Solution: Batch counting
Search Implementation
| Component | Technology | Purpose |
|---|---|---|
| Primary search | Elasticsearch | Full-text search on titles, descriptions |
| Autocomplete | Trie/Prefix tree | Instant suggestions |
| Trending | Redis | Fast access to popular searches |
Step 9: Handling Failures
Upload Failures
| Failure | Detection | Recovery |
|---|---|---|
| Network timeout | Client timeout | Resume from last chunk |
| Corrupt chunk | Checksum mismatch | Retry chunk upload |
| Storage failure | Write error | Retry to different region |
Encoding Failures
| Failure | Detection | Recovery |
|---|---|---|
| Worker crash | Heartbeat timeout | Re-queue segment |
| Corrupt output | Validation check | Re-encode |
| Resource exhaustion | OOM error | Smaller segments |
Playback Failures
| Failure | Detection | Recovery |
|---|---|---|
| CDN cache miss | 404 response | Fetch from origin |
| Quality unavailable | Manifest lookup | Fall back to lower quality |
| Network degradation | Buffering events | Switch to lower bitrate |
Step 10: Cost Optimization
Video platforms are expensive. Key cost drivers:
| Cost Area | At YouTube Scale | Optimization |
|---|---|---|
| Storage | 700+ PB | Tiered storage, dedup |
| CDN/Bandwidth | Massive | Private network, peering |
| Encoding | 500 hrs/min uploaded | Efficient codecs, parallelization |
| Compute | Transcoding, ML | Spot instances, efficient scheduling |
Codec Evolution
| Codec | Bitrate Savings | Adoption |
|---|---|---|
| H.264 | Baseline | Universal |
| H.265/HEVC | 25-50% vs H.264 | Growing |
| VP9 | 30-50% vs H.264 | YouTube default |
| AV1 | 30% vs VP9 | New standard |
YouTube aggressively pushes VP9/AV1 to reduce bandwidth costs.
Real-World Systems
| Company | Notable Design Choice |
|---|---|
| YouTube | VP9/AV1 codecs, private CDN (Google's network), bigtable for metadata |
| Netflix | Per-title encoding (each video gets optimal settings), Open Connect CDN |
| Twitch | Optimized for live (lower latency transcoding), HLS |
| TikTok | Short-form optimized, aggressive caching, quick startup |
Summary: Key Design Decisions
| Decision | Options | Recommendation |
|---|---|---|
| Upload method | Through API, Direct to storage | Pre-signed URLs to S3 |
| Encoding | Sequential, Parallel | Parallel segment encoding |
| Streaming protocol | HLS, DASH, RTMP | HLS/DASH with adaptive bitrate |
| Storage | Single tier, Tiered | Tiered (hot/warm/cold) |
| CDN | Single CDN, Multi-CDN | Multi-CDN with private network |
| View counting | Real-time, Batched | Batched with Redis buffer |

» **Action item A**: Rewrite the passage of the video platform design notes that begins "Video platforms are expensive," together with its cost table, as a short bulleted list. Keep each cost area, its scale and its optimization.
» **Action item B**: According to the video platform design notes, how is a corrupt chunk detected during upload?
The listing after the text isn't needed for anything here.

» **Source data**:
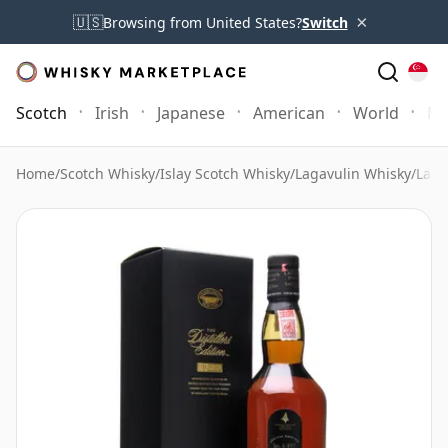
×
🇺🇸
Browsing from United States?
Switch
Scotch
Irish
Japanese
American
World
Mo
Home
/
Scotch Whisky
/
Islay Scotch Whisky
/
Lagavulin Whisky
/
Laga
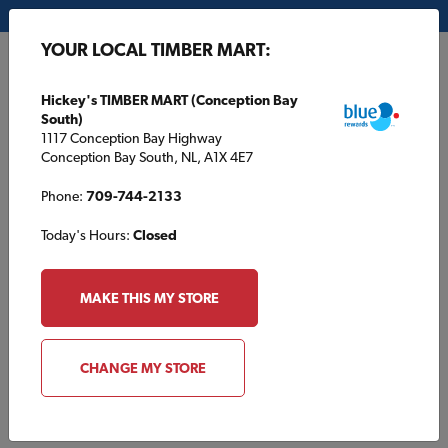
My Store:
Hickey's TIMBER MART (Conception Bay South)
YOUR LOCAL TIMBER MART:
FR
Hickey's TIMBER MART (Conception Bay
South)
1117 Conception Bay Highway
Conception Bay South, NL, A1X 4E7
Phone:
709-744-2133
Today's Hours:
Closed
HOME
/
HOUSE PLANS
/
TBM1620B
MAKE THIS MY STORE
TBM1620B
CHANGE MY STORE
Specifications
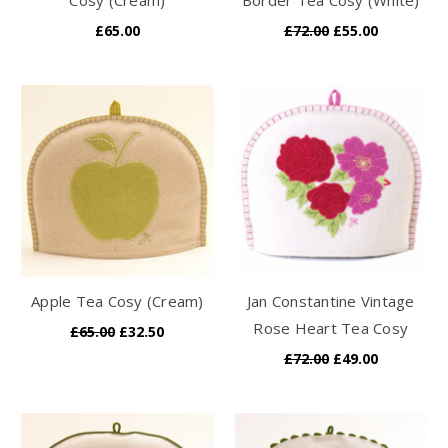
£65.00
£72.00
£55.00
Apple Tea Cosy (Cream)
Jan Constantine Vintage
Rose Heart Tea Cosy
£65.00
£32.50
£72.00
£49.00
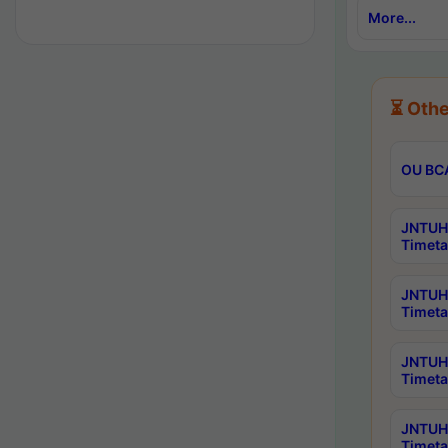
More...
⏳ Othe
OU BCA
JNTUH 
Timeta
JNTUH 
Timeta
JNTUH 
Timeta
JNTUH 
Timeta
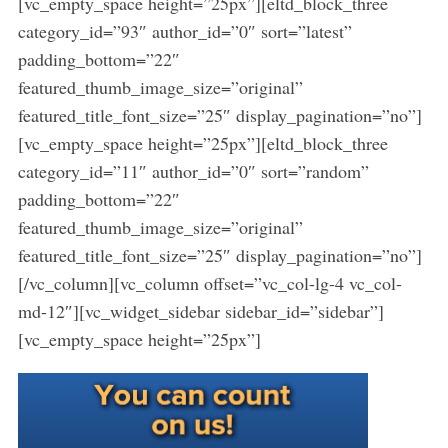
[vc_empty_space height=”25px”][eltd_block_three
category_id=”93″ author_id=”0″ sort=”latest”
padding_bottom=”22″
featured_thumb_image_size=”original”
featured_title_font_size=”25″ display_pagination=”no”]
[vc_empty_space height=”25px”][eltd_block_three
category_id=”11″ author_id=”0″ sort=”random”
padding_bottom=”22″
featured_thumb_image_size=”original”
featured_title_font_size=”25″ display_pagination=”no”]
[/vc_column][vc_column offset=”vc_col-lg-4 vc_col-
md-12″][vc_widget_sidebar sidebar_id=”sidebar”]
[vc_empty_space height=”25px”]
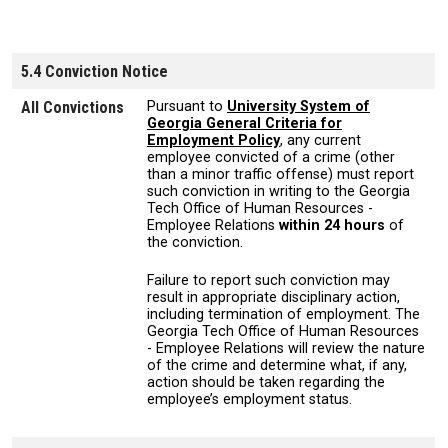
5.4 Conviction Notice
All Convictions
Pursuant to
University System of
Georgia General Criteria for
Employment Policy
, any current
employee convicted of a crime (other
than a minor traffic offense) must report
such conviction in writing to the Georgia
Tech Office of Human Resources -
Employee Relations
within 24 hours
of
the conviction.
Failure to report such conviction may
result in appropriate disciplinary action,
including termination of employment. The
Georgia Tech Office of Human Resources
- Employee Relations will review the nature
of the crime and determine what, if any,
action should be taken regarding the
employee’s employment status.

» **Answer A**:
Video platforms are expensive. The key cost drivers are:
- Storage: over 700 PB at YouTube scale, reduced with tiered storage and deduplication.
- CDN/bandwidth: massive, reduced with a private network and peering.
- Encoding: 500 hours uploaded per minute, handled with efficient codecs and parallelization.
- Compute (transcoding, ML): reduced with spot instances and efficient scheduling.

» **Answer B**: By a checksum mismatch.